State police
From open-encyclopedia.com - the free encyclopedia.
In the United States, state police are a police body unique to each U.S. state, having statewide authority to conduct law enforcement activities and criminal investigations. In general, they perform functions outside the normal purview of the city police or the county sheriff, such as enforcing traffic laws on state highways and interstate expressways, overseeing the security of the state capitol complex, protecting the governor, training new officers for local police forces too small to operate an academy, providing technological and scientific support services, and helping to coordinate multi-jurisdictional task force activity in serious or complicated cases.
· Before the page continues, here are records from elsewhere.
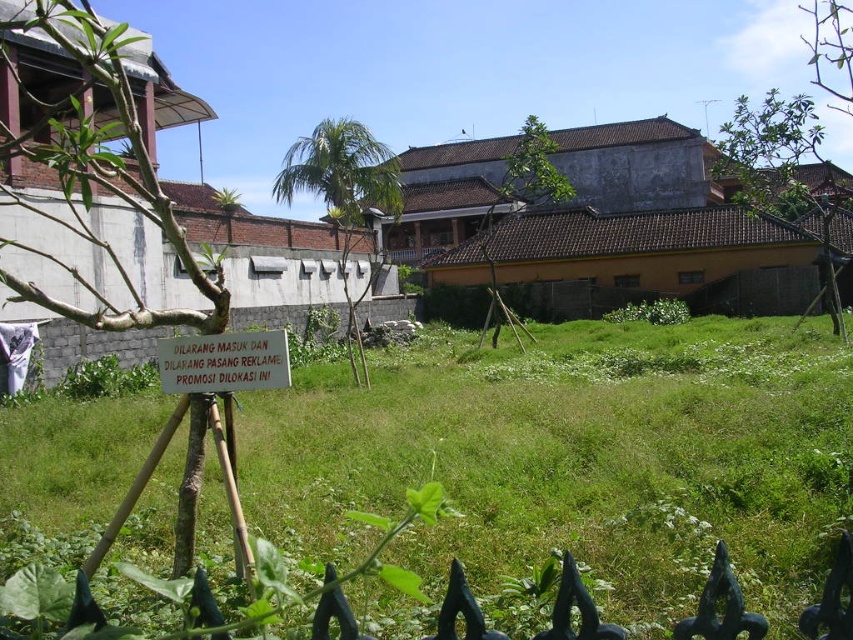
You are a delivery person trying to place a package on the ground. You see the green grassy at center and the white paper sign at center. Which object is closer to you where you can place the package?

The green grassy at center is in front of the white paper sign at center, so the green grassy at center is closer to you and suitable for placing the package.

You are a gardener who needs to mow the lawn. You see the green grassy at center and the white paper sign at center. Which area requires mowing first based on their height?

The green grassy at center is much taller than the white paper sign at center, so the gardener should mow the green grassy at center first to maintain the area.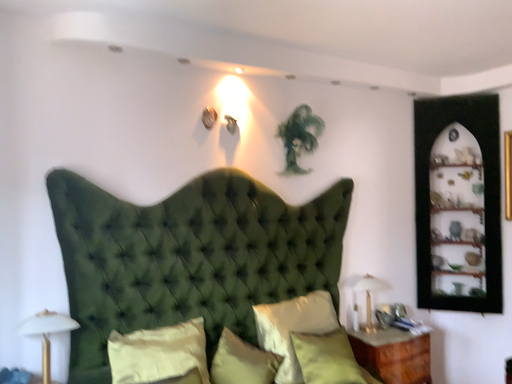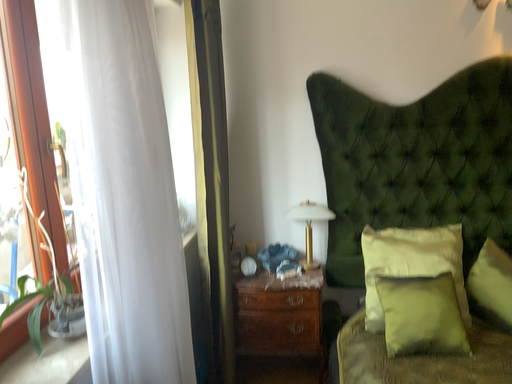
Question: Which way did the camera rotate in the video?

Choices:
 (A) rotated right
 (B) rotated left

Answer: (B)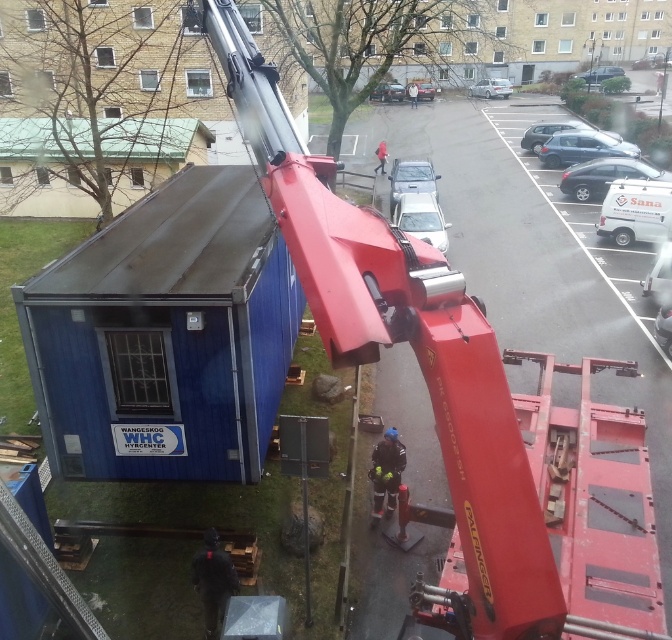
Question: Does matte black car at center appear on the left side of metallic silver car at upper right?

Choices:
 (A) yes
 (B) no

Answer: (A)

Question: Is metallic red crane arm at center smaller than silver metallic sedan at center?

Choices:
 (A) yes
 (B) no

Answer: (A)

Question: Can you confirm if silver metallic car at center is smaller than metallic silver car at upper right?

Choices:
 (A) no
 (B) yes

Answer: (B)

Question: Which point is farther to the camera?

Choices:
 (A) red fabric jacket at center
 (B) metallic silver car at center
 (C) metallic blue sedan at upper right

Answer: (A)

Question: Which point appears closest to the camera in this image?

Choices:
 (A) (585, 76)
 (B) (663, 348)

Answer: (B)

Question: Considering the real-world distances, which object is farthest from the silver metallic sedan at center?

Choices:
 (A) black fabric construction worker at center
 (B) black glossy sedan at center

Answer: (A)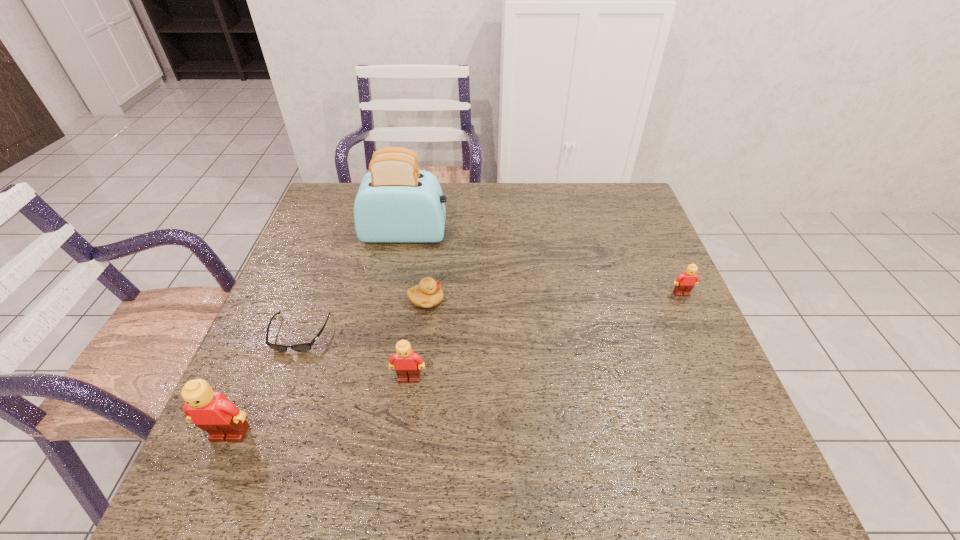
What are the coordinates of `blank region between the duckling and the tallest Lego` in the screenshot? It's located at (328, 367).

Identify the location of empty location between the third nearest object and the second farthest Lego. (354, 356).

Identify the location of vacant region between the farthest object and the shortest Lego. The height and width of the screenshot is (540, 960). (543, 264).

The width and height of the screenshot is (960, 540). Identify the location of vacant point located between the second tallest object and the shortest object. (265, 384).

At what (x,y) coordinates should I click in order to perform the action: click on free space between the third nearest object and the tallest Lego. Please return your answer as a coordinate pair (x, y). This screenshot has width=960, height=540. Looking at the image, I should click on (265, 384).

Locate an element on the screen. Image resolution: width=960 pixels, height=540 pixels. free space between the duckling and the rightmost Lego is located at coordinates (554, 297).

The width and height of the screenshot is (960, 540). I want to click on unoccupied area between the duckling and the nearest Lego, so click(x=328, y=367).

Where is `object that is the second closest to the second nearest object`? object that is the second closest to the second nearest object is located at coordinates (304, 347).

Choose which object is the fourth nearest neighbor to the rightmost object. Please provide its 2D coordinates. Your answer should be formatted as a tuple, i.e. [(x, y)], where the tuple contains the x and y coordinates of a point satisfying the conditions above.

[(304, 347)]

Identify which Lego is the second nearest to the second tallest Lego. Please provide its 2D coordinates. Your answer should be formatted as a tuple, i.e. [(x, y)], where the tuple contains the x and y coordinates of a point satisfying the conditions above.

[(685, 282)]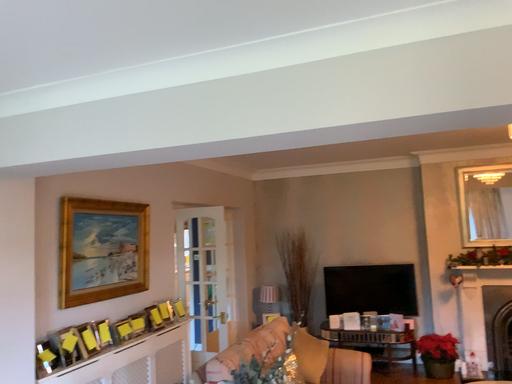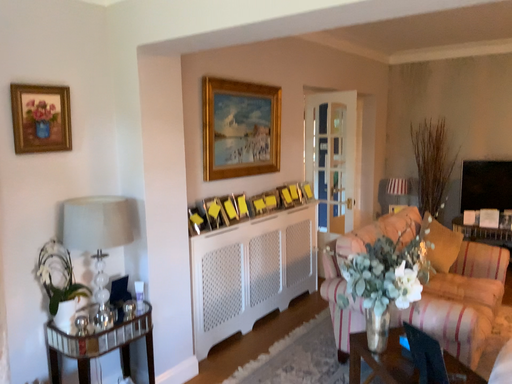
Question: How did the camera likely rotate when shooting the video?

Choices:
 (A) rotated downward
 (B) rotated upward

Answer: (A)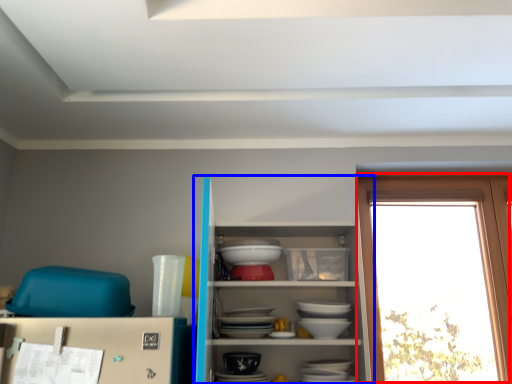
Question: Which of the following is the closest to the observer, window (highlighted by a red box) or shelf (highlighted by a blue box)?

Choices:
 (A) window
 (B) shelf

Answer: (B)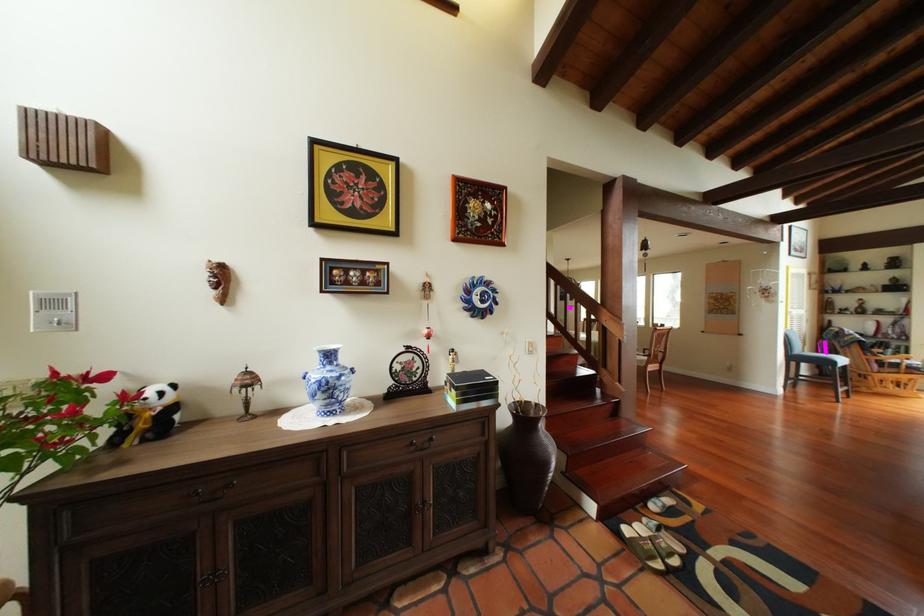
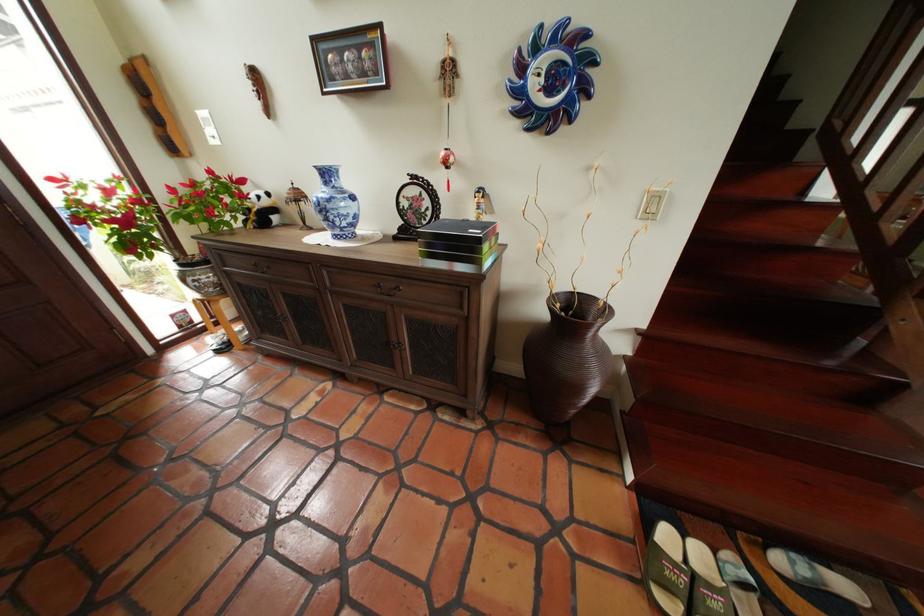
Find the pixel in the second image that matches (x=429, y=378) in the first image.

(438, 221)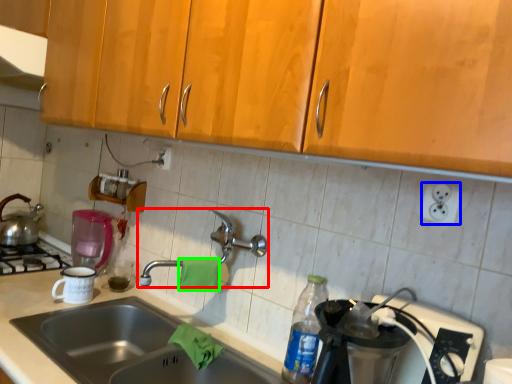
Question: Based on their relative distances, which object is nearer to tap (highlighted by a red box)? Choose from electric outlet (highlighted by a blue box) and material (highlighted by a green box).

Choices:
 (A) electric outlet
 (B) material

Answer: (B)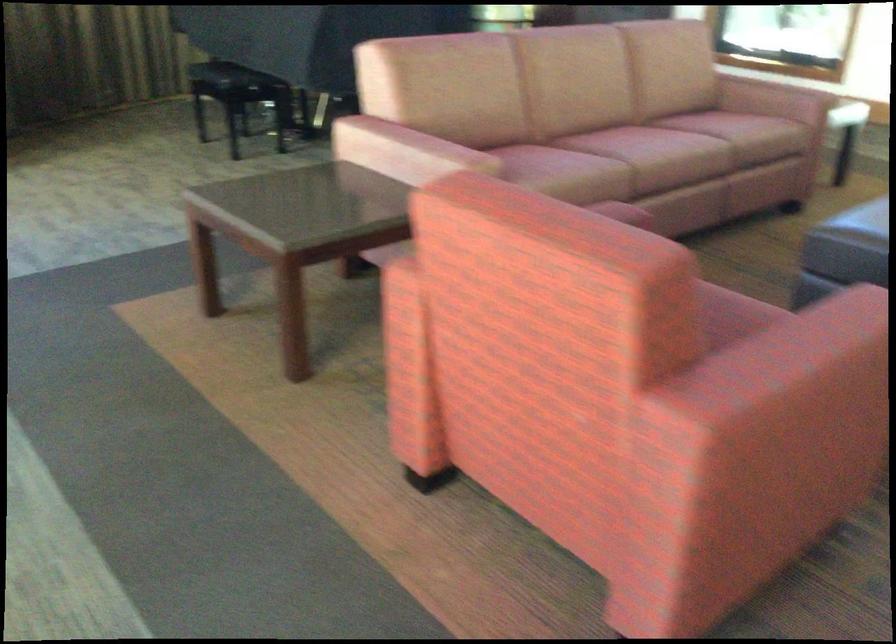
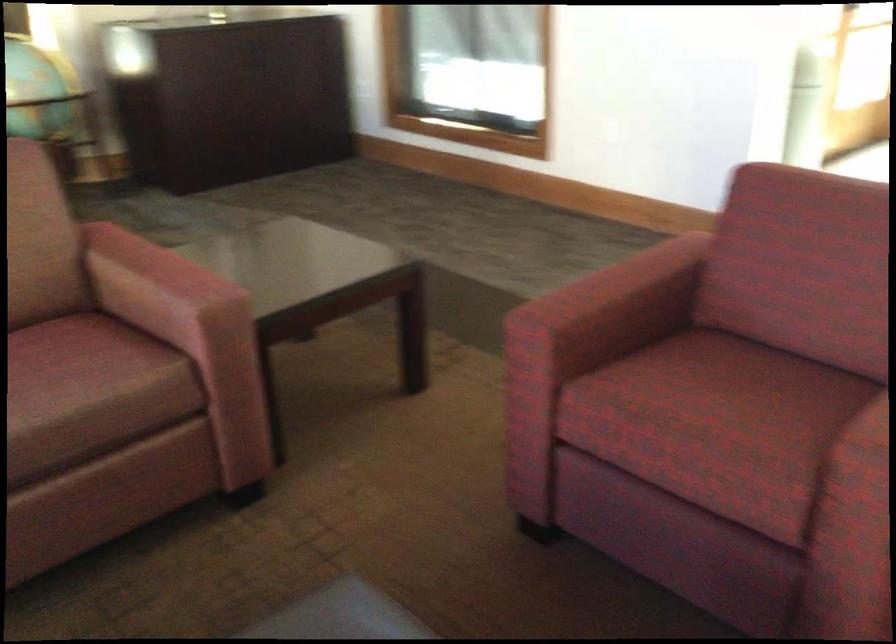
Looking at this image, which direction would the cameraman need to move to produce the second image?

The movement direction of the cameraman is right, forward.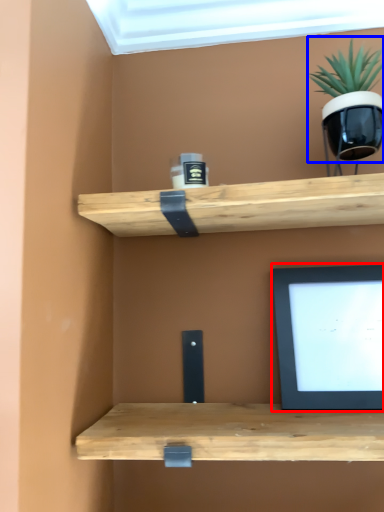
Question: Which object is closer to the camera taking this photo, computer monitor (highlighted by a red box) or houseplant (highlighted by a blue box)?

Choices:
 (A) computer monitor
 (B) houseplant

Answer: (B)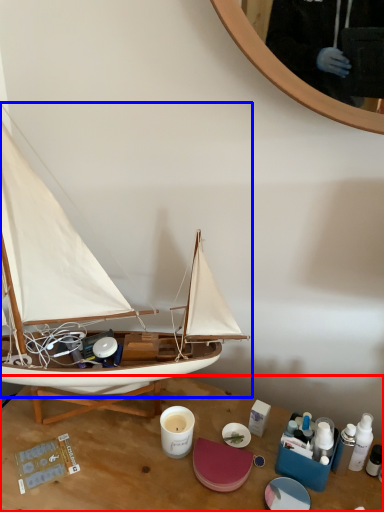
Question: Which object is further to the camera taking this photo, desk (highlighted by a red box) or boat (highlighted by a blue box)?

Choices:
 (A) desk
 (B) boat

Answer: (A)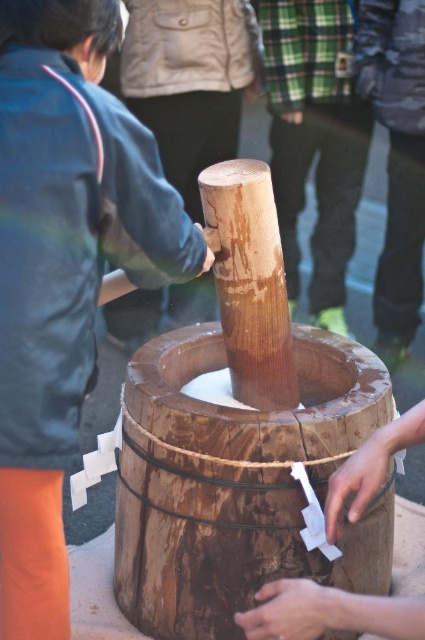
Question: Is dark blue jacket at left bigger than wooden hand at center?

Choices:
 (A) yes
 (B) no

Answer: (A)

Question: Which object appears closest to the camera in this image?

Choices:
 (A) wooden barrel at center
 (B) dark blue jacket at left
 (C) wooden hand at center

Answer: (C)

Question: Is dark blue jacket at left in front of wooden barrel at center?

Choices:
 (A) no
 (B) yes

Answer: (B)

Question: Which object is farther from the camera taking this photo?

Choices:
 (A) dark blue jacket at left
 (B) wooden hand at center
 (C) wooden barrel at center

Answer: (C)

Question: Which point appears farthest from the camera in this image?

Choices:
 (A) (391, 426)
 (B) (223, 362)

Answer: (B)

Question: Does dark blue jacket at left have a lesser width compared to wooden hand at center?

Choices:
 (A) yes
 (B) no

Answer: (B)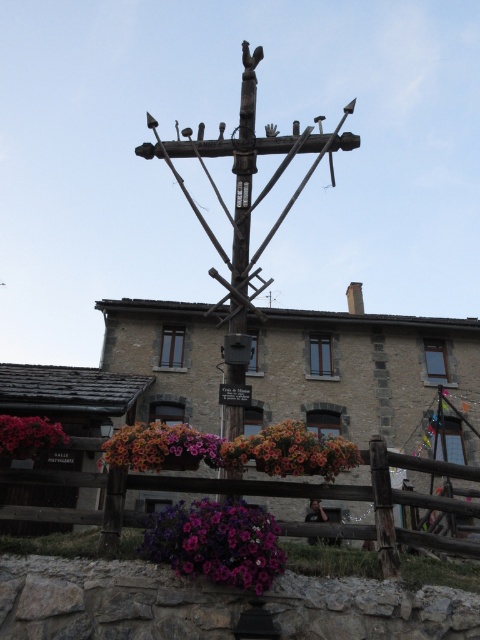
You are standing in front of the wooden cross at center and want to place a small statue on the ground between it and the vibrant floral basket at center. If the statue is 1 meter tall, will it be shorter than both objects?

The wooden cross at center has a greater height compared to vibrant floral basket at center. Since the statue is 1 meter tall, it will be shorter than both objects only if both are taller than 1 meter. However, the description only states the cross is taller than the basket, but does not provide specific measurements for either. Therefore, we cannot definitively conclude if the statue will be shorter than both based on the given information.

You are standing in front of the rustic wooden structure and want to place a small decoration between the two points labeled as point (267, 440) and point (142, 433). Based on their positions, which point is closer to you where you should place the decoration?

Point (142, 433) is closer to you, so you should place the decoration near that point since it is nearer compared to point (267, 440) which is further away.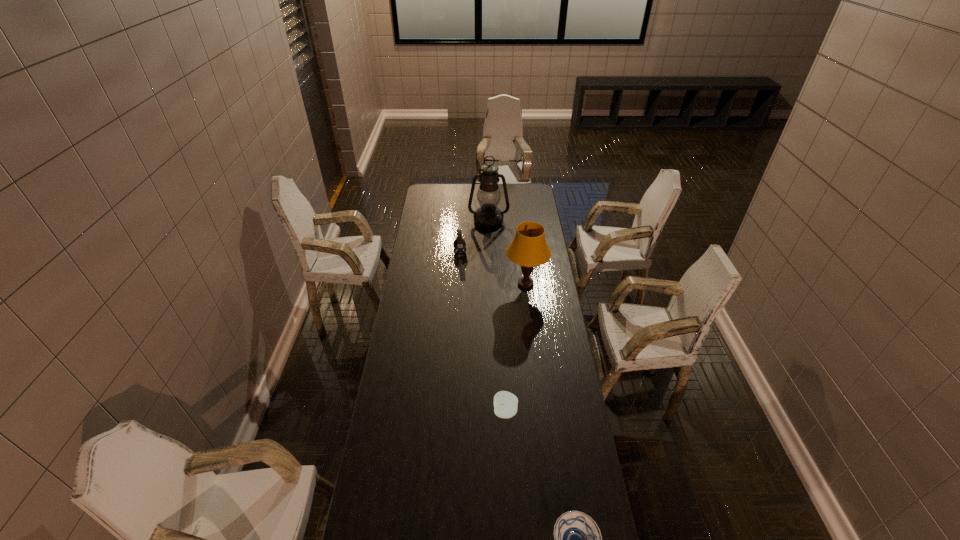
Where is `free space that satisfies the following two spatial constraints: 1. on the ear cups of the second farthest object; 2. on the left side of the fourth farthest object`? Image resolution: width=960 pixels, height=540 pixels. free space that satisfies the following two spatial constraints: 1. on the ear cups of the second farthest object; 2. on the left side of the fourth farthest object is located at coordinates (451, 412).

Locate an element on the screen. free point that satisfies the following two spatial constraints: 1. on the ear cups of the headset; 2. on the back side of the apple is located at coordinates coord(451,412).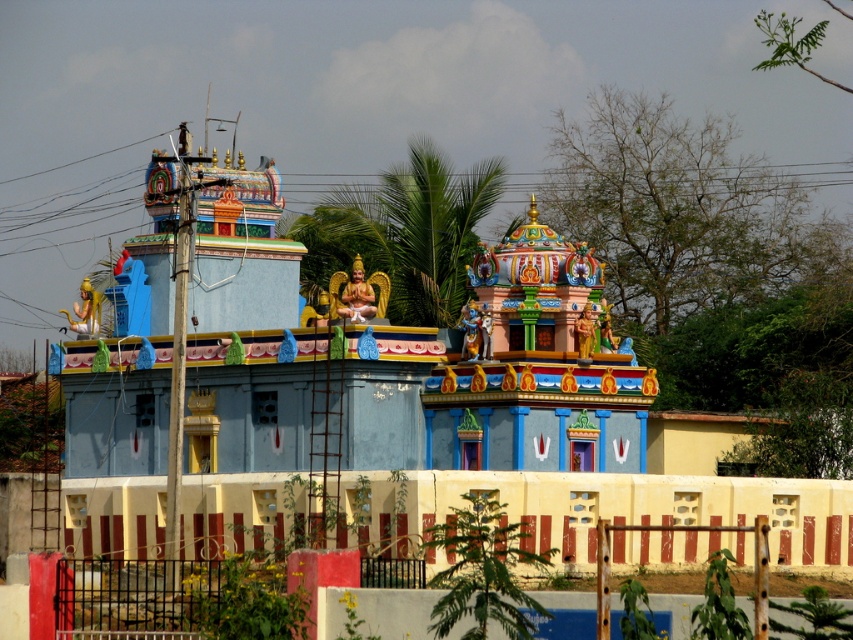
Question: Which point is closer to the camera?

Choices:
 (A) (587, 326)
 (B) (352, 289)
 (C) (85, 284)

Answer: (A)

Question: Is gold metallic statue at center wider than golden statue at center?

Choices:
 (A) no
 (B) yes

Answer: (B)

Question: Among these objects, which one is farthest from the camera?

Choices:
 (A) golden statue at center
 (B) gold metallic statue at center

Answer: (B)

Question: Does golden statue at upper left have a lesser width compared to golden statue at center?

Choices:
 (A) no
 (B) yes

Answer: (A)

Question: Which object is closer to the camera taking this photo?

Choices:
 (A) golden statue at upper left
 (B) golden statue at center

Answer: (B)

Question: Can you confirm if gold metallic statue at center is bigger than golden statue at upper left?

Choices:
 (A) yes
 (B) no

Answer: (B)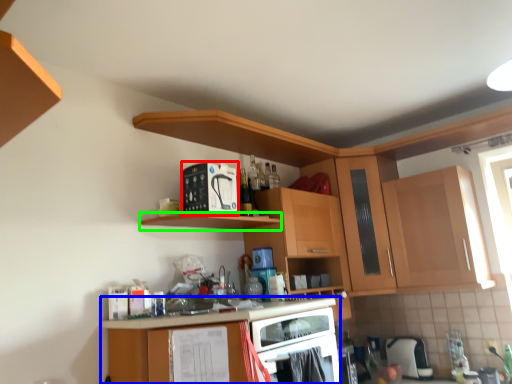
Question: Based on their relative distances, which object is farther from appliance (highlighted by a red box)? Choose from cabinetry (highlighted by a blue box) and shelf (highlighted by a green box).

Choices:
 (A) cabinetry
 (B) shelf

Answer: (A)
23 US states actually call their state police by the term "State Police." In this case state police are general power law enforcement officers with statewide jurisdiction who conduct patrols and respond to calls for service and perform all the other forementioned duties. Such states include Pennsylvania, New Jersey, Indiana, New Mexico, New York, Illinois, Maryland, Virginia, etc.
In other states the state police are limited function agencies called Highway Patrols, State Bureaus of Investigation, etc. These agencies tend to be brought together under a state Department of Public Safety or may be under several agencies, such the Higway Patrol being under the state Department of Transportation.
State police agencies exist in every U.S. state and territory except Hawaii. They have emerged at various times in the history of each particular state, alternately evolving from corps of mounted rangers (the term trooper coming from cavalry parlance) or being newly established as a fully motorized highway patrol.
Other countries
In Australia, the state police are the primary arrangement for law enforcement, and thus provide all local law enforcement services, even in large cities such as Sydney or Cairns.
The Canadian provinces of Ontario, Quebec, and Newfoundland and Labrador respectively have a provincial police, a sūreté, and a constabulary which are roughly analogous to U.S. state police forces.
The Italian State Police are a national police agency which usually restricts its activities to the larger towns and cities of Italy, while the Carabinieri is active in small towns, rural and border areas.